Afghanistan's Minister for Refugees and Reintegration Jamaher Anwary said it was because of these unmet needs that, working with UNHCR, he revised the country's reintegration policy.
Under the initiative, Mahajer Qashlaq became one of 48 sites identified by UNHCR and the ministry for assistance. Since work began last year more than 100 new shelters, a deep water well, two reservoirs, an eight-room school and an upgraded road have been constructed in the village. Two hundred returnee women have also learned how to spin wool and a new community centre provides a place for them to discuss issues concerning them and their families.
Word of the improvements in the village is travelling beyond the community. "I know of at least 150 families from Mahajer Qashlaq who are still refugees in Pakistan and they have been carefully following developments here," said Haji Sahib Khan. "They are now interested in returning later this year."

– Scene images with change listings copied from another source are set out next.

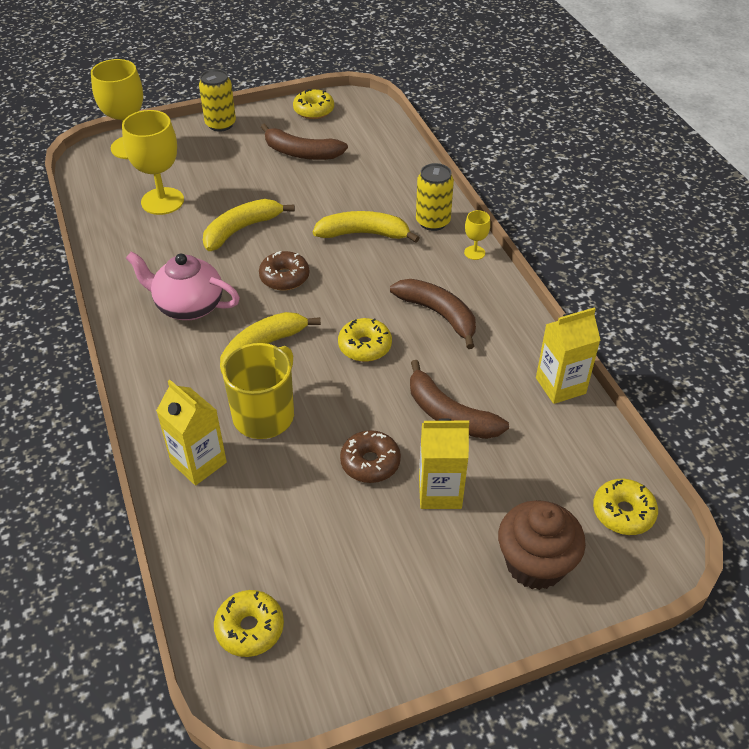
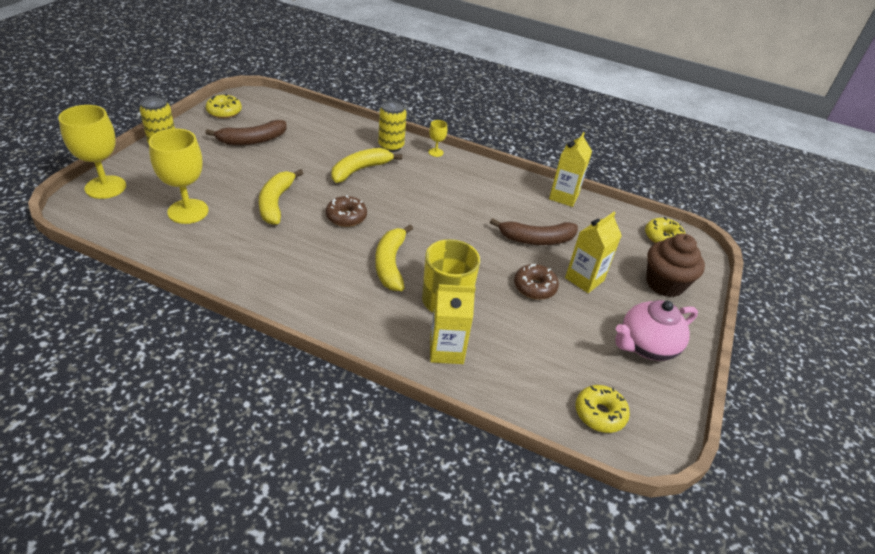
camera: 50 degrees left, 5 degrees down
pink teapot [126,251,240,320] -> pink teapot moved to [616,300,698,361]
yellow donut [338,318,392,362] -> none
brown banana [390,279,476,349] -> none

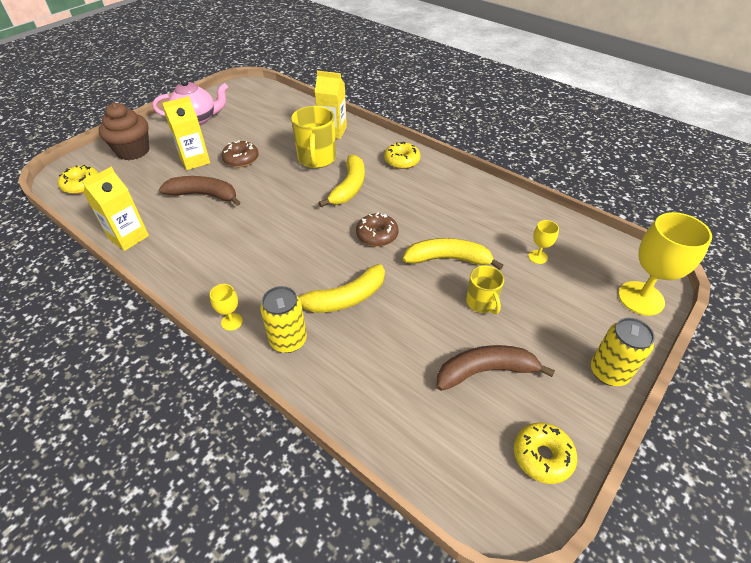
camera: 160 degrees left, 5 degrees up
yellow goblet [149,128,209,224] -> yellow goblet [528,220,559,264], size x0.47
yellow banana [259,169,303,225] -> yellow banana turned 105 degrees counterclockwise [403,238,504,270]
yellow donut [576,385,630,433] -> yellow donut moved to [384,142,421,169]
none -> yellow mug [466,265,504,314]

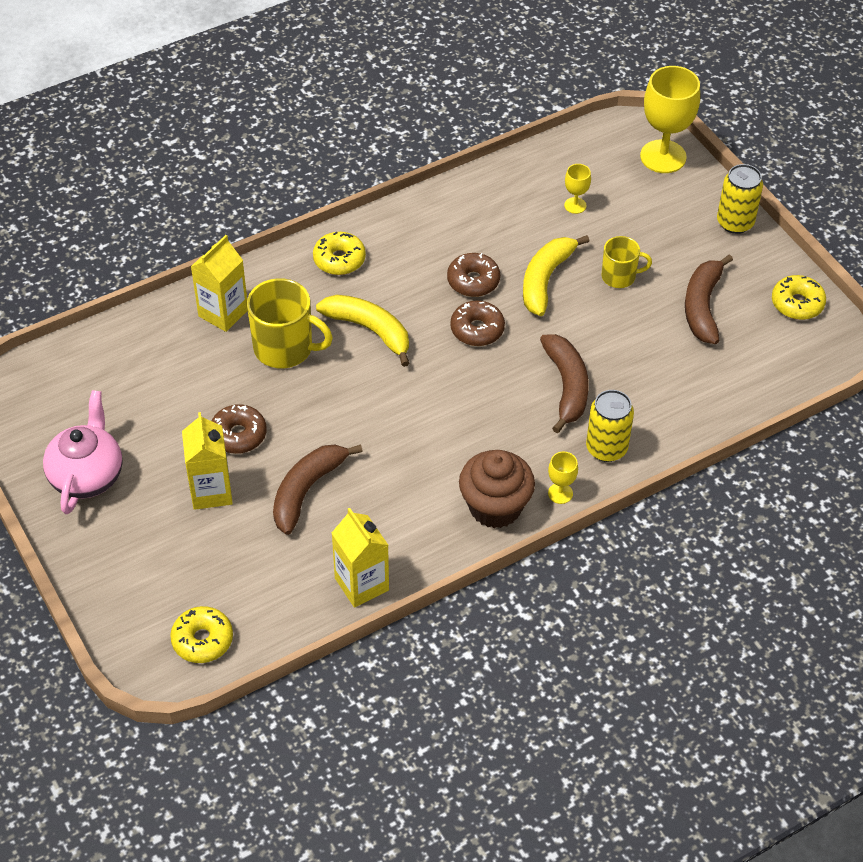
camera: 70 degrees left, 5 degrees up
brown cupcake [99,103,149,160] -> brown cupcake moved to [459,450,535,528]
yellow banana [299,264,385,313] -> brown banana [540,334,589,433]
none -> brown donut [447,253,500,297]

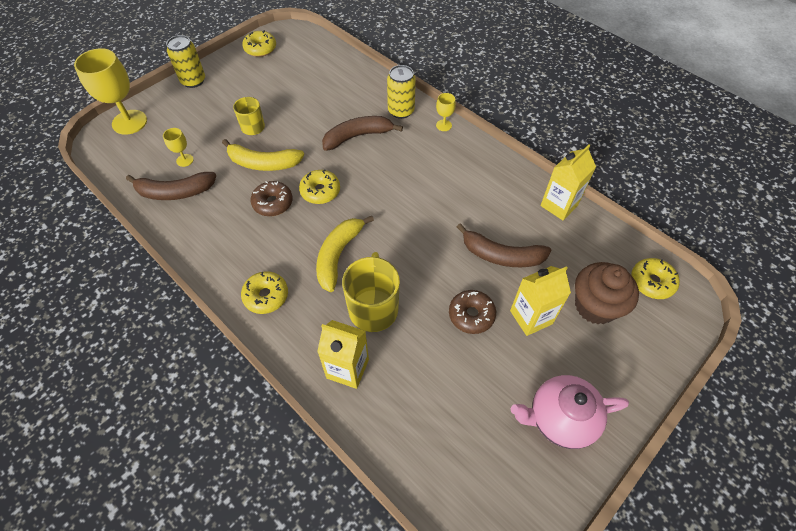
camera: 105 degrees left, 5 degrees up
brown donut [450,300,505,346] -> yellow donut [299,169,340,204]
brown cupcake [459,450,535,528] -> brown cupcake moved to [575,262,639,324]
brown banana [685,254,733,344] -> brown banana moved to [126,172,216,200]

Together with UNHCR, the refugee ministry has entered discussions with the UN Development Programme (UNDP) in order to draw on that agency's expertise in long-term development projects.
Other Afghan ministries as well as non-governmental organizations have been drawn into the initiative. "Now is the time for the government to make a collective effort that involves government, civil society and the international community in order to strongly support national programmes, especially for Afghan returnees and the communities in which they live," said Peter Nicolaus, UNHCR's representative in Afghanistan.

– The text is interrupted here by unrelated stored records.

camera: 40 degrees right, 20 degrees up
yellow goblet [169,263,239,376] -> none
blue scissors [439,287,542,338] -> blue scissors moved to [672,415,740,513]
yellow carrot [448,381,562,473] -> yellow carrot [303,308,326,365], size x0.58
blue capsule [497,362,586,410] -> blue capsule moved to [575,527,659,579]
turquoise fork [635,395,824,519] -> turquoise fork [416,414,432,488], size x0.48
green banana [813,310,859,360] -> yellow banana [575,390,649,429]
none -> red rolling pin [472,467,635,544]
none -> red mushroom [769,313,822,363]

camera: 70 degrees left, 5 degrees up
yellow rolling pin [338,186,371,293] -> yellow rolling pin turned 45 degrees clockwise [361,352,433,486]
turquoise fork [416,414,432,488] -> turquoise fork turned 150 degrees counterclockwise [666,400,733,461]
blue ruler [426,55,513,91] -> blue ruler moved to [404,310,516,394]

In January 2012, the Afghan government signed an inter-governmental agreement in Dubai with the governments of Iran and Pakistan to help find long-term solutions for Afghan refugees and returnees. This strategy will be officially presented to the international community at a two-day conference starting Wednesday in Geneva.
"The most pressing need is for increased support from key donor countries to invest long term in those national development programmes where the needs are greatest – livelihoods, food, shelter, education, sanitation and basic infrastructure," said Minister Anwary. "By doing that, they will improve the return and reintegration prospects for former refugees in Afghanistan."